< Job 18 >
1 Toen antwoordde Bildad, de Suhiet, en zeide:
Then Bildad the Shuhite made answer and said,
2 Hoe lang is het, dat gijlieden een einde van woorden zult maken? Merkt op, en daarna zullen wij spreken.
How long will it be before you have done talking? Get wisdom, and then we will say what is in our minds.
3 Waarom worden wij geacht als beesten, en zijn onrein in ulieder ogen?
Why do we seem as beasts in your eyes, and as completely without knowledge?
4 O gij, die zijn ziel verscheurt door zijn toorn!

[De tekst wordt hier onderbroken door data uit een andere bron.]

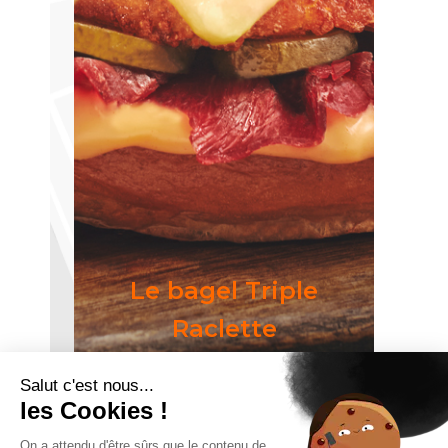
Le bagel Triple
Raclette
Notre bagel de saison avec
Salut c'est nous...
du bourguignon, maintenant
les Cookies !
en restaurant !
On a attendu d'être sûrs que le contenu de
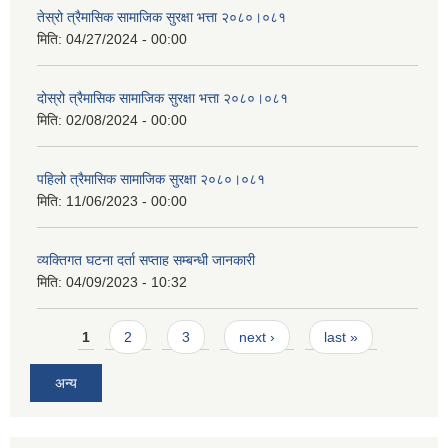
तेस्रो त्रैमासिक सामाजिक सुरक्षा भत्ता २०८०।०८१
मिति:
04/27/2024 - 00:00
दोस्रो त्रैमासिक सामाजिक सुरक्षा भत्ता २०८०।०८१
मिति:
02/08/2024 - 00:00
पहिलो त्रैमासिक सामाजिक सुरक्षा २०८०।०८१
मिति:
11/06/2023 - 00:00
व्यक्तिगत घटना दर्ता सप्ताह सम्बन्धी जानकारी
मिति:
04/09/2023 - 10:32
Pages
1
2
3
next ›
last »
अन्य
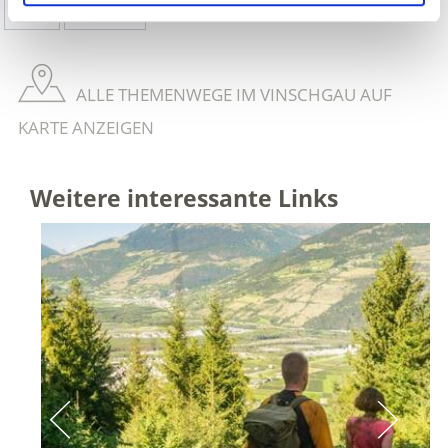
Ja
Nein
ALLE THEMENWEGE IM VINSCHGAU AUF
KARTE ANZEIGEN
Weitere interessante Links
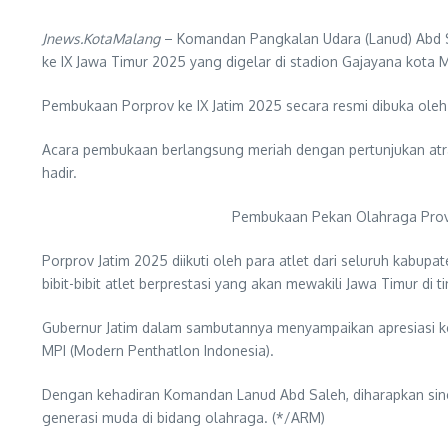
Jnews.KotaMalang
– Komandan Pangkalan Udara (Lanud) Abd Sa
ke IX Jawa Timur 2025 yang digelar di stadion Gajayana kota 
Pembukaan Porprov ke IX Jatim 2025 secara resmi dibuka oleh
Acara pembukaan berlangsung meriah dengan pertunjukan atr
hadir.
Pembukaan Pekan Olahraga Provin
Porprov Jatim 2025 diikuti oleh para atlet dari seluruh kabup
bibit-bibit atlet berprestasi yang akan mewakili Jawa Timur di t
Gubernur Jatim dalam sambutannya menyampaikan apresiasi ke
MPI (Modern Penthatlon Indonesia).
Dengan kehadiran Komandan Lanud Abd Saleh, diharapkan siner
generasi muda di bidang olahraga. (*/ARM)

Zal om uwentwil de aarde verlaten worden, en zal een rots versteld worden uit haar plaats?
But come back, now, come: you who are wounding yourself in your passion, will the earth be given up because of you, or a rock be moved out of its place?

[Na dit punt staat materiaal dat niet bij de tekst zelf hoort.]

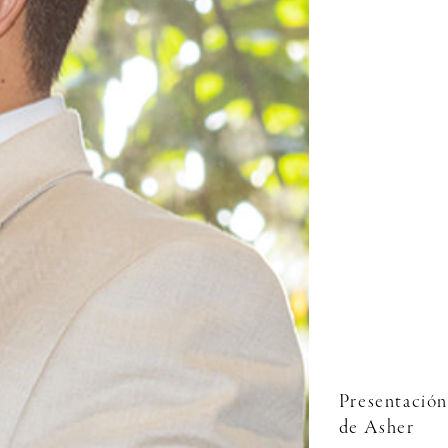
Presentación
de Asher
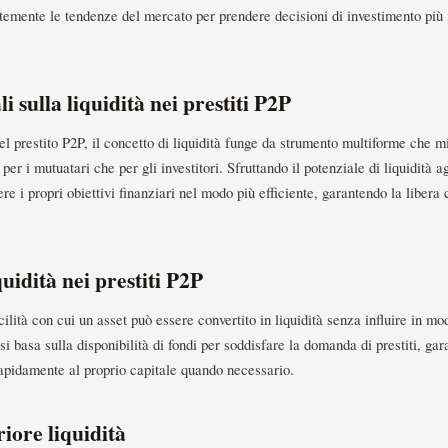
emente le tendenze del mercato per prendere decisioni di investimento più i
i sulla liquidità nei prestiti P2P
 prestito P2P, il concetto di liquidità funge da strumento multiforme che mig
a per i mutuatari che per gli investitori. Sfruttando il potenziale di liquidità 
e i propri obiettivi finanziari nel modo più efficiente, garantendo la libera 
idità nei prestiti P2P
acilità con cui un asset può essere convertito in liquidità senza influire in mo
si basa sulla disponibilità di fondi per soddisfare la domanda di prestiti, g
rapidamente al proprio capitale quando necessario.
riore liquidità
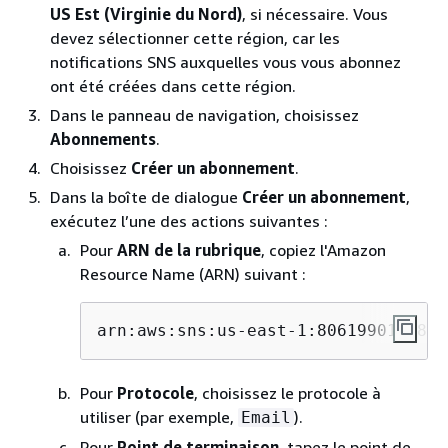
US Est (Virginie du Nord)
, si nécessaire. Vous
devez sélectionner cette région, car les
notifications SNS auxquelles vous vous abonnez
ont été créées dans cette région.
Dans le panneau de navigation, choisissez
Abonnements
.
Choisissez
Créer un abonnement
.
Dans la boîte de dialogue
Créer un abonnement
,
exécutez l’une des actions suivantes :
Pour
ARN de la rubrique
, copiez l'Amazon
Resource Name (ARN) suivant :
arn:aws:sns:us-east-1:806199016981:
Pour
Protocole
, choisissez le protocole à
utiliser (par exemple,
).
Email
Pour
Point de terminaison
, tapez le point de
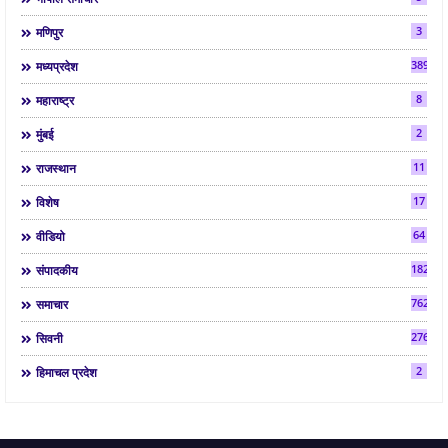
3
मणिपुर
3892
मध्यप्रदेश
8
महाराष्ट्र
2
मुंबई
11
राजस्थान
17
विशेष
64
वीडियो
182
संपादकीय
7624
समाचार
2763
सिवनी
2
हिमाचल प्रदेश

5 Ja, het licht der goddelozen zal uitgeblust worden, en de vonk zijns vuurs zal niet glinsteren.
For the light of the sinner is put out, and the flame of his fire is not shining.
6 Het licht zal verduisteren in zijn tent, en zijn lamp zal over hem uitgeblust worden.
The light is dark in his tent, and the light shining over him is put out.
7 De treden zijner macht zullen benauwd worden, en zijn raad zal hem nederwerpen.
The steps of his strength become short, and by his design destruction overtakes him.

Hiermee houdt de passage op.